Only Cagliari’s Alberto Dossena (97) has made more clearances in Serie A this season than Dragusin (87). He also ranks third both for headed clearances (45) and aerial duels won (59), with the latter tally the most of all defenders.
When the ball is on the floor, he prefers not to make an attempt to win the ball with a tackle, instead hoping for a physical battle – he has actually had more shots this season (17) than he has attempted tackles (16). He is very strong and extremely quick – something that will help him in Tottenham’s high line and cover across the pitch in the space vacated by the attacking inverted full-backs – so he is more than happy for his opponent to try and take him on.
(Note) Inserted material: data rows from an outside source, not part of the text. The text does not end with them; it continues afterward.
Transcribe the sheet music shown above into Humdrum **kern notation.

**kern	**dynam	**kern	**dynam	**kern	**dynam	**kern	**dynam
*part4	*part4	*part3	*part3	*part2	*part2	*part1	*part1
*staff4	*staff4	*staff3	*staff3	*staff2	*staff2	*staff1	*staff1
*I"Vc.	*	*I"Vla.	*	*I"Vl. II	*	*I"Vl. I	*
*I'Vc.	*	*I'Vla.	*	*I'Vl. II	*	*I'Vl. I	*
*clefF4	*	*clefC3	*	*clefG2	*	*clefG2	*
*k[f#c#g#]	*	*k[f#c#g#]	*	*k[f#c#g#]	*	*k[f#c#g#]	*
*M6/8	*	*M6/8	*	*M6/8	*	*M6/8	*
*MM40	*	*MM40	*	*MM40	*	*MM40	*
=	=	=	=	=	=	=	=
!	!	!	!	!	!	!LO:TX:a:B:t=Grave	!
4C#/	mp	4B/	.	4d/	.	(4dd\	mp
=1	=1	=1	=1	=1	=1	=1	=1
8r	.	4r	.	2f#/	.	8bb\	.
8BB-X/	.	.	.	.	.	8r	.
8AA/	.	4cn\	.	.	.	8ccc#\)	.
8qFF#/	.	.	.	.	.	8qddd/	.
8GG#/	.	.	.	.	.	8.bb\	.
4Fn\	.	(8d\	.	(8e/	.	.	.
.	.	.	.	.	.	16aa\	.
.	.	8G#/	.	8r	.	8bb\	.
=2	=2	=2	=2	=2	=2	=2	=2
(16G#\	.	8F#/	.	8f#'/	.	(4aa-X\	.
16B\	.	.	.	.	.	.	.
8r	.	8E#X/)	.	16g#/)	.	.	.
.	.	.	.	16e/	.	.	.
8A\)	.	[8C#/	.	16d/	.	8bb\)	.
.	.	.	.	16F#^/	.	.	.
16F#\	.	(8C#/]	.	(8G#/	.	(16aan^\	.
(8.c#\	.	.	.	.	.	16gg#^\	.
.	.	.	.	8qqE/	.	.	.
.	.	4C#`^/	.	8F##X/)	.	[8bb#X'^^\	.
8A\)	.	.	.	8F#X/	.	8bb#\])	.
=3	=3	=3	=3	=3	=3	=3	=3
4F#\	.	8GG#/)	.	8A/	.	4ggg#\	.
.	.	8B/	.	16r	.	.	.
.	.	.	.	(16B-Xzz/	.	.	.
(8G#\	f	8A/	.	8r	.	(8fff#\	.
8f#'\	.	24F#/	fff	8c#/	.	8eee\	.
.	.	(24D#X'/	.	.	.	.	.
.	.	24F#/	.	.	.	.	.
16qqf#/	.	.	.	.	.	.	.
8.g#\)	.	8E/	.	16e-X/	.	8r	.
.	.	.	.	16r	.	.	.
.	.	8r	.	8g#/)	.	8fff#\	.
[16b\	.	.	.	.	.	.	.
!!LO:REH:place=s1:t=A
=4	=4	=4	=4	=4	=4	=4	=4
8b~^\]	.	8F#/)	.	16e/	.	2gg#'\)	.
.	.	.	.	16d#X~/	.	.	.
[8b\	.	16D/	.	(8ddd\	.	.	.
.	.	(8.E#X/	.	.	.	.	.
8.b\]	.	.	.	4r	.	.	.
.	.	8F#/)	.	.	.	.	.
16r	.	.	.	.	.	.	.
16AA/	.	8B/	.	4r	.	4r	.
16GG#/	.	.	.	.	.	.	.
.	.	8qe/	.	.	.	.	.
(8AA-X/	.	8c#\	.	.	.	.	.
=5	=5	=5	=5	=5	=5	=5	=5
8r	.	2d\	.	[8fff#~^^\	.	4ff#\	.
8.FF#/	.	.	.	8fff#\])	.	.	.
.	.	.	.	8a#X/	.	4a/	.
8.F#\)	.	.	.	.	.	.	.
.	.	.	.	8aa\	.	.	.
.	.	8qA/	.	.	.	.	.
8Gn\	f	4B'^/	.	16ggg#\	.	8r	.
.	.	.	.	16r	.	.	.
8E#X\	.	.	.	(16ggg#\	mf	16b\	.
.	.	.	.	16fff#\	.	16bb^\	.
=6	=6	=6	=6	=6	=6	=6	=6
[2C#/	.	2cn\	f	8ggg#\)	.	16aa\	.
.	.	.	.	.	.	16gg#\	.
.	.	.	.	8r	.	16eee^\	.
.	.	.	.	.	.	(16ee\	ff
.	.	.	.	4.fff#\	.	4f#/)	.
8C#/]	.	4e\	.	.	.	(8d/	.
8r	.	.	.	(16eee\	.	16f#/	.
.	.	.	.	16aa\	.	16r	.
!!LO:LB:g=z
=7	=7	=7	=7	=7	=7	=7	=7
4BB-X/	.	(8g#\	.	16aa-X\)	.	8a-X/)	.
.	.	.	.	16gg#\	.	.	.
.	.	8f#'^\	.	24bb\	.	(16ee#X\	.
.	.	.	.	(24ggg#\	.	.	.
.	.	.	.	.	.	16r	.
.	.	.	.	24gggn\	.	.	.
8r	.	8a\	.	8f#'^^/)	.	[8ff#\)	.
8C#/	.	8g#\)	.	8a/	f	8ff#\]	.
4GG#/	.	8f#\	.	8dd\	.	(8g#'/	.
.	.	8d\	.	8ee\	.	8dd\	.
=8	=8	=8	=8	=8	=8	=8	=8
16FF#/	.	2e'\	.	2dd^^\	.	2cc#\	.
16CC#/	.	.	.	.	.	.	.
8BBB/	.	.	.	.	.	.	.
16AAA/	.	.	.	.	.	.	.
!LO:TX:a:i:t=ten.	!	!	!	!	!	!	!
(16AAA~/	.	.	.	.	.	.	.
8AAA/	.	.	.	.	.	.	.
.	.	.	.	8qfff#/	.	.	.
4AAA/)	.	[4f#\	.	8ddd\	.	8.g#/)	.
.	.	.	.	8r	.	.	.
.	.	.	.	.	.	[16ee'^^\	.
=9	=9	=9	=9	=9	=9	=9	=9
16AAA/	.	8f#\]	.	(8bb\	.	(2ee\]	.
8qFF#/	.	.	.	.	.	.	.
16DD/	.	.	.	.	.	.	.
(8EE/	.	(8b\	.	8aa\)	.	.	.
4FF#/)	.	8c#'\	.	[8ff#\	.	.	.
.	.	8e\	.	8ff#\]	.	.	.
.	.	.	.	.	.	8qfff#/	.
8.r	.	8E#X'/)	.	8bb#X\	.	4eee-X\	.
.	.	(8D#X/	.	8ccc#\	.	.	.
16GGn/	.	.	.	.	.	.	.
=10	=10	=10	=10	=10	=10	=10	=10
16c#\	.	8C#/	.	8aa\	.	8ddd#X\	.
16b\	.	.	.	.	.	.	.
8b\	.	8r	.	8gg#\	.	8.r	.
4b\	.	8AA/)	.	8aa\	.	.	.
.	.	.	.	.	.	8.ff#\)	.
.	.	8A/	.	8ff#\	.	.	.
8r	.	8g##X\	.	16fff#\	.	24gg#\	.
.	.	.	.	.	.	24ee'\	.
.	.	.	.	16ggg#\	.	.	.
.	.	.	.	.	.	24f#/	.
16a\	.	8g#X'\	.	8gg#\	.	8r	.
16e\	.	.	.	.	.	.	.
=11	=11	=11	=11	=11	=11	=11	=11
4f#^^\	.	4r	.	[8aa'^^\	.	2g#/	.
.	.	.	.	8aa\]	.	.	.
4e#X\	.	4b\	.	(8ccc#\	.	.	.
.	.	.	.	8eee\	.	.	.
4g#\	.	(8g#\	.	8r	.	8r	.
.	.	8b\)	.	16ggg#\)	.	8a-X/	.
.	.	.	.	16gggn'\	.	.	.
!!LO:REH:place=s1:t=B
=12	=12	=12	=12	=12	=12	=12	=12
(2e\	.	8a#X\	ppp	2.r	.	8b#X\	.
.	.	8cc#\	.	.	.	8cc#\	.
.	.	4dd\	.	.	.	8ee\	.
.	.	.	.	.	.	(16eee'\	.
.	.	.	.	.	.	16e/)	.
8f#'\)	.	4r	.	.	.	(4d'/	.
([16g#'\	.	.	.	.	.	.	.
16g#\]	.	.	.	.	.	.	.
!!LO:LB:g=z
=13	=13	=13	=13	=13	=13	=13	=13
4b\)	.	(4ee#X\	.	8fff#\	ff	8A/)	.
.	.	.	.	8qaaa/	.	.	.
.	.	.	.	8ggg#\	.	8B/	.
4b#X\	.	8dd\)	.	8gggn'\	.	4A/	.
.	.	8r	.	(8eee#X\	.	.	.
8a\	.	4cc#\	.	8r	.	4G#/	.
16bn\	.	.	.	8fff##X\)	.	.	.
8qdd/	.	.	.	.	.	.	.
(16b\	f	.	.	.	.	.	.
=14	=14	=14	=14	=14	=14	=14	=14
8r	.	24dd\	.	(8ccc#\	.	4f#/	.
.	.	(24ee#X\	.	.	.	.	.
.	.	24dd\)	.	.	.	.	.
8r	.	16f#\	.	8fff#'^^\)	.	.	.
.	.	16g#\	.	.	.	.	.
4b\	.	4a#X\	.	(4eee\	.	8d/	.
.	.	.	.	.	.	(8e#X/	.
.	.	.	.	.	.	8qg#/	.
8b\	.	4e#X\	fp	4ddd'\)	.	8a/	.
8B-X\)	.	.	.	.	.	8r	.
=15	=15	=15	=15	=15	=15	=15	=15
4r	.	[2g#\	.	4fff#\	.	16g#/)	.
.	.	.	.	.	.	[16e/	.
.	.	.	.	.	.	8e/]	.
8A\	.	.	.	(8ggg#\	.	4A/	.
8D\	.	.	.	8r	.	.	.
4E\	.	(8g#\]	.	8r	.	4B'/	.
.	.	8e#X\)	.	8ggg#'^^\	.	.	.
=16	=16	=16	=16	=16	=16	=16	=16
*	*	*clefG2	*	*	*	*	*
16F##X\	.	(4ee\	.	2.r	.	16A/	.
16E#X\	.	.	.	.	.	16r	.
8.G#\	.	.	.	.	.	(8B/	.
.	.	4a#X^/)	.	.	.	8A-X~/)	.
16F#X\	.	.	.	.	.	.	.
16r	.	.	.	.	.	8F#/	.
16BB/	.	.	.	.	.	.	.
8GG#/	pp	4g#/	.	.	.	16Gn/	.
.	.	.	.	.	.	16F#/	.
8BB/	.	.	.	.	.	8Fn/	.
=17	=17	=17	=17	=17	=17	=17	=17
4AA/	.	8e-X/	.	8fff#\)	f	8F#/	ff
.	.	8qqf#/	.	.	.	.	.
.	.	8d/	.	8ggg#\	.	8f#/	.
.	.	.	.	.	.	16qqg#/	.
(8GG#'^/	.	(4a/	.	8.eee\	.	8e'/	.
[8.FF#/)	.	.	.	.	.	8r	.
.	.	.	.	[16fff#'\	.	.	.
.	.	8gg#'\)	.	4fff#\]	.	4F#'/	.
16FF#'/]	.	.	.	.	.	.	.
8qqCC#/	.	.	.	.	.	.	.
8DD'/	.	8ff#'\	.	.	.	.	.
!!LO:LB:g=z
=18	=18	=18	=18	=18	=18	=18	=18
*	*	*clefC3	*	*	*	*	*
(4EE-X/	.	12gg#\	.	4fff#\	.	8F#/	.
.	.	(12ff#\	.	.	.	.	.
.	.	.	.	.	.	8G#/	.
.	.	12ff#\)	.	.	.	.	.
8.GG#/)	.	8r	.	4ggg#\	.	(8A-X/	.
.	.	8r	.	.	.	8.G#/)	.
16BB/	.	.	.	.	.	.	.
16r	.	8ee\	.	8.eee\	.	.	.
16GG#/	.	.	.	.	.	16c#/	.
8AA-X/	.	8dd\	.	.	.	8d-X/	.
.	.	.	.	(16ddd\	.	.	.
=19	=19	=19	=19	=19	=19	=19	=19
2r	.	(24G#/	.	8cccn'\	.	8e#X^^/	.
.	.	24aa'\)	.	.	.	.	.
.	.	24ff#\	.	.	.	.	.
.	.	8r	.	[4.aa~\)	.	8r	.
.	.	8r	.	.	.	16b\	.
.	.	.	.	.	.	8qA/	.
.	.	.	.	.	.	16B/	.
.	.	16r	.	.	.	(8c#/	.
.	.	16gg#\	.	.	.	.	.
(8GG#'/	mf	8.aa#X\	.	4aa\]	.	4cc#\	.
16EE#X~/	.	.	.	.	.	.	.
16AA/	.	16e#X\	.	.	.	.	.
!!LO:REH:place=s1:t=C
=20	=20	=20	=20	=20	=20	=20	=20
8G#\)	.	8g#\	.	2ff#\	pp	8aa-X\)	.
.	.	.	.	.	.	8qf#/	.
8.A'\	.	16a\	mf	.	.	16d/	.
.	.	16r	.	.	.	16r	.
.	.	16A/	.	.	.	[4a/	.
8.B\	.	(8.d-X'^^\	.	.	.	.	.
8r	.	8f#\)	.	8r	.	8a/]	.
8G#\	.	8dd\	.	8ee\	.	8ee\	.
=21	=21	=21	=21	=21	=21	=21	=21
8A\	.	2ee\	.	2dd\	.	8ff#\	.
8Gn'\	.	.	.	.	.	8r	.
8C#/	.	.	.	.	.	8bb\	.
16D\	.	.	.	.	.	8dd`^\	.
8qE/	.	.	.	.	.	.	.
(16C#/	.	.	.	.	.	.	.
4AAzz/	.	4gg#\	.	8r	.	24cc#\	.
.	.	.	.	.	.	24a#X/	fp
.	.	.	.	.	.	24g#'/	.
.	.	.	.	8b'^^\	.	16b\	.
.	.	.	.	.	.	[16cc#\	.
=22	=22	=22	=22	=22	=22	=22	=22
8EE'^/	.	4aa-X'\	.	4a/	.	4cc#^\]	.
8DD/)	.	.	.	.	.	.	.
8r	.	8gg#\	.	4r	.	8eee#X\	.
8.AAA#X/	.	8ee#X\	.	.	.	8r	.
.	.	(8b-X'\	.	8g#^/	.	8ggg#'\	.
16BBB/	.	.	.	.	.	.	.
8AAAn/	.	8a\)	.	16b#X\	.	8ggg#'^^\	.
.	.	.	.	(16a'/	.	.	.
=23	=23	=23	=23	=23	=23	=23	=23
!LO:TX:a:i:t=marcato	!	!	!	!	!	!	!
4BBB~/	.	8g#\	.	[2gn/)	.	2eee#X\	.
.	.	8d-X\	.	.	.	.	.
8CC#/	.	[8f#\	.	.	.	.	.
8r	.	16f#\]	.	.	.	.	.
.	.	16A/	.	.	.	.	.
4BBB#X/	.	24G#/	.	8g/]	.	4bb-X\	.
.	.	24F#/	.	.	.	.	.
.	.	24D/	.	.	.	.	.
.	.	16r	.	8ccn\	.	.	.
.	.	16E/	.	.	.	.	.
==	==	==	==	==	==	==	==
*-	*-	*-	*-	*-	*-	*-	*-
His tendency not to attempt tackles and the fact he has good recovery pace mean he doesn’t get caught out very often (sounds a bit like Van de Ven, right?). He has only been dribbled past once all season and has also only been booked once. By way of comparison, one of Tottenham’s current stand-in centre-backs, Emerson Royal, is being dribbled past on average 1.7 times every 90 minutes this season and has three yellow cards to his name in 14 hours less playing time than Dragusin (777 minutes compared to 1,710).
It would be difficult for any new signing to be more rash than the woefully ill-disciplined Romero but Spurs fans will still be pleased nonetheless to know how infrequently Dragusin gets booked.
He has mostly played in a back three over the past 18 months for Genoa, but Spurs often build with a three-man defence as both full-backs invert simultaneously, so he could well learn their in-possession game without too much trouble.
He is also extremely versatile; despite playing most of his football at left centre-back, he can play across the back line. In Genoa’s last six games, for example, he has played on the left side of the back three twice, in the middle of the three on three occasions, and once on the right side of the three. The fact that he alone can act as a back-up to both Van de Ven and Romero as a left-sided or right-sided centre-back is a huge bonus. He also has the potential to one day usurp one of them.
Blessin, having worked closely with the youngster, is in no doubt as to Dragusin’s prospects in the Premier League.
“He is a model professional,” he says. “He has the perfect character to make his next step a success.”
All the ingredients are there to suggest this is another Serie A import that Spurs fans should be excited about.